17 KiB
Polyglot: Suitability Analysis & Comparisons
1. What Polyglot Is NOT
Before evaluating suitability, it's essential to understand what Polyglot does not do:
| NOT a... | Because |
|---|---|
| Database driver | No connection management, no query execution, no result set handling |
| ORM | No object-relational mapping, no model definitions, no active record pattern |
| Migration tool | No CREATE TABLE evolution management, no up/down migrations framework |
| Type mapper | No Rust type → SQL type mapping, no FromRow derives |
| Connection pool | No async I/O, no TCP connections, no TLS |
| Query executor | Never connects to a database; operates purely on SQL text |
Polyglot is a SQL dialect transpiler. It converts SQL strings between database dialects.
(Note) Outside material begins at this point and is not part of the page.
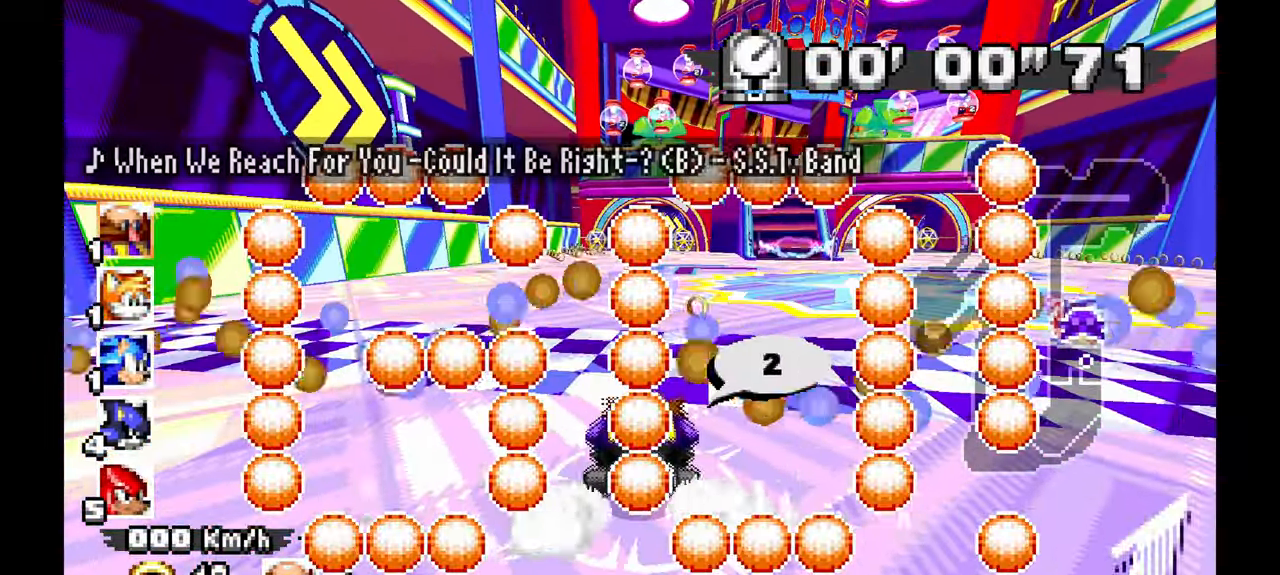
Gameplay with a controller (Xbox layout); each line is a JSON object with the inputs held at the frame after it (dt_ms = milliseconds from this image to that frame). "events" lists button and stick changes between this image and that frame as [ms after this image, input, new state], when the widget could be followed in between. Not read: HOME L2 L3 R1 R2 R3 START.
{"dt_ms": 500, "buttons": ["A"], "left_stick": "left", "events": [[150, "C", "up"], [500, "left_stick", "left"]]}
Period.
2. Suitability Assessment for Multi-Database Storage Layer
2.1 What Polyglot CAN Do for a Multi-DB Project
| Use Case | Polyglot Support | Maturity |
|---|---|---|
| SQL dialect translation | ✅ Core purpose; 32 dialects with 100% test pass rate | Mature |
| SQL pretty-printing | ✅ Built-in format with guard rails | Mature |
| SQL syntax validation | ✅ Line/column error positions, error codes | Mature |
| Schema-aware validation | ✅ Table/column/type checking with ValidationSchema |
Moderate |
| Column lineage tracing | ✅ get_column_lineage() for data lineage |
Moderate |
| OpenLineage payloads | ✅ RunEvent and DatasetFacet generation |
Early but functional |
| Query builder | ✅ Fluent API for SELECT/INSERT/UPDATE/DELETE | Usable but not as rich as query-builder-first libraries |
| AST diff | ✅ ChangeDistiller-based structural diff | Functional |
| Logical planning | ✅ Basic DAG plan extraction | Early stage |
| Query optimization | ✅ Column qualification, predicate pushdown, join elimination | Moderate |
| Custom dialect registration | ✅ CustomDialectBuilder for runtime extension |
Functional |
2.2 What Polyglot CANNOT Do for a Multi-DB Project
| Need | Polyglot Support | Alternative |
|---|---|---|
| Execute queries | ❌ No | Use sqlx, diesel, or sea-orm |
| Connection pooling | ❌ No | Use deadpool, bb8, or sqlx built-in |
| Async I/O | ❌ Synchronous only | Wrap in spawn_blocking() |
| Type-safe query building | ⚠️ Partial (builder API returns strings) | Use diesel or sea-orm for compile-time checks |
| Schema migration management | ❌ No | Use diesel migrations, sqlx migrations, or refinery |
| Row mapping / deserialization | ❌ No | Use sqlx FromRow, diesel Queryable |
| Runtime type mapping | ⚠️ Limited (DataType enum, no Rust type bridge) | Build your own layer |
| Database-specific DDL generation | ⚠️ Parses/generates DDL but no migration framework | Use as a building block |
| Transaction management | ❌ No | Use sqlx or diesel |
2.3 Integration Pattern: Polyglot as a SQL Dialect Layer
The most natural integration pattern for a multi-database storage layer:
┌──────────────────────────────────────────────┐
│ Application Logic │
├──────────────────────────────────────────────┤
│ Query Builder / ORM Layer │
│ (diesel / sea-orm / custom) │
├──────────────────────┬───────────────────────┤
│ │ │
│ Polyglot Layer │ Direct SQL │
│ (transpile, │ (no translation │
│ validate, │ needed) │
│ format) │ │
├──────────────────────┴───────────────────────┤
│ Database Driver Layer │
│ (sqlx / diesel / tungstenite) │
├──────────────────────────────────────────────┤
│ PostgreSQL │ MySQL │ SQLite │
└──────────────────────────────────────────────┘
In this pattern, Polyglot sits above the database drivers, translating SQL from a canonical dialect to the target database's dialect before execution. It does not replace the drivers.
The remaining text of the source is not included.